Problem details: Among the records below, determine how many lines have the word "medium" in them; output only the number.

+++ Records provided +++

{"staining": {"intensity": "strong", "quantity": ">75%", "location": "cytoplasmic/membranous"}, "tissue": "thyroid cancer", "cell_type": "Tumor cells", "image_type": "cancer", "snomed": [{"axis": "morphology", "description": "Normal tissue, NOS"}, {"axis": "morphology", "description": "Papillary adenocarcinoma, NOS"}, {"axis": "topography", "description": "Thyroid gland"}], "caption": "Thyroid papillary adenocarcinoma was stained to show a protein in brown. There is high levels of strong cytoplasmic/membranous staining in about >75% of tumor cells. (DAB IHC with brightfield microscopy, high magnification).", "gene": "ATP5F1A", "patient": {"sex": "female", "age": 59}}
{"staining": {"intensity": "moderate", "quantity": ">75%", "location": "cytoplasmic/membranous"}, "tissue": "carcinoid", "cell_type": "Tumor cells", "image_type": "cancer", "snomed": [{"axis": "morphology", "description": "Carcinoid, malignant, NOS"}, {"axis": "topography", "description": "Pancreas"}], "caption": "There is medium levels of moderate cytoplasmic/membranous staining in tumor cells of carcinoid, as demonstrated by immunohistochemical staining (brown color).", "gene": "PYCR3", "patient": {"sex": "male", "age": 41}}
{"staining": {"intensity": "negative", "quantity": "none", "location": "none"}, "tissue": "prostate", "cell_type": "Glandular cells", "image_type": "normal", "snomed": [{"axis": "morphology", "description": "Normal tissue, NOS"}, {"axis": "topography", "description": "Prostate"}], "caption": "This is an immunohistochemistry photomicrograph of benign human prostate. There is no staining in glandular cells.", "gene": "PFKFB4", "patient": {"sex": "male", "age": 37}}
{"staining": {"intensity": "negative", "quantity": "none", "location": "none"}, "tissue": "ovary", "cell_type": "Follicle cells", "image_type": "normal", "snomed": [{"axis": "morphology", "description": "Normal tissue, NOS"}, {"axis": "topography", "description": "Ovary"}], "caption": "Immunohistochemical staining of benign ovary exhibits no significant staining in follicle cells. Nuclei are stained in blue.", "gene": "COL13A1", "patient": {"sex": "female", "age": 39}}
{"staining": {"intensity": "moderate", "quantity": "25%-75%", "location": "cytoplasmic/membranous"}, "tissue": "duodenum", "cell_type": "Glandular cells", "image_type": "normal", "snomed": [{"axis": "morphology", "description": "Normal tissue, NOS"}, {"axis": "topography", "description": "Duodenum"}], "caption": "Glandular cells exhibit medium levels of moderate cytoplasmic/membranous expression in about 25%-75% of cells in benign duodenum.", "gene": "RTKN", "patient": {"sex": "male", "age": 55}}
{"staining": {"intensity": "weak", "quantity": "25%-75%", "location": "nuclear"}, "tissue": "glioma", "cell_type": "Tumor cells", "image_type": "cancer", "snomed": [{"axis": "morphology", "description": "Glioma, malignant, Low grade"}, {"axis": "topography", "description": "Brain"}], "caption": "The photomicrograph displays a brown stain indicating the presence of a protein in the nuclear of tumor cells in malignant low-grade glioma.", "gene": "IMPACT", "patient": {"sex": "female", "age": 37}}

+++

Written response: 2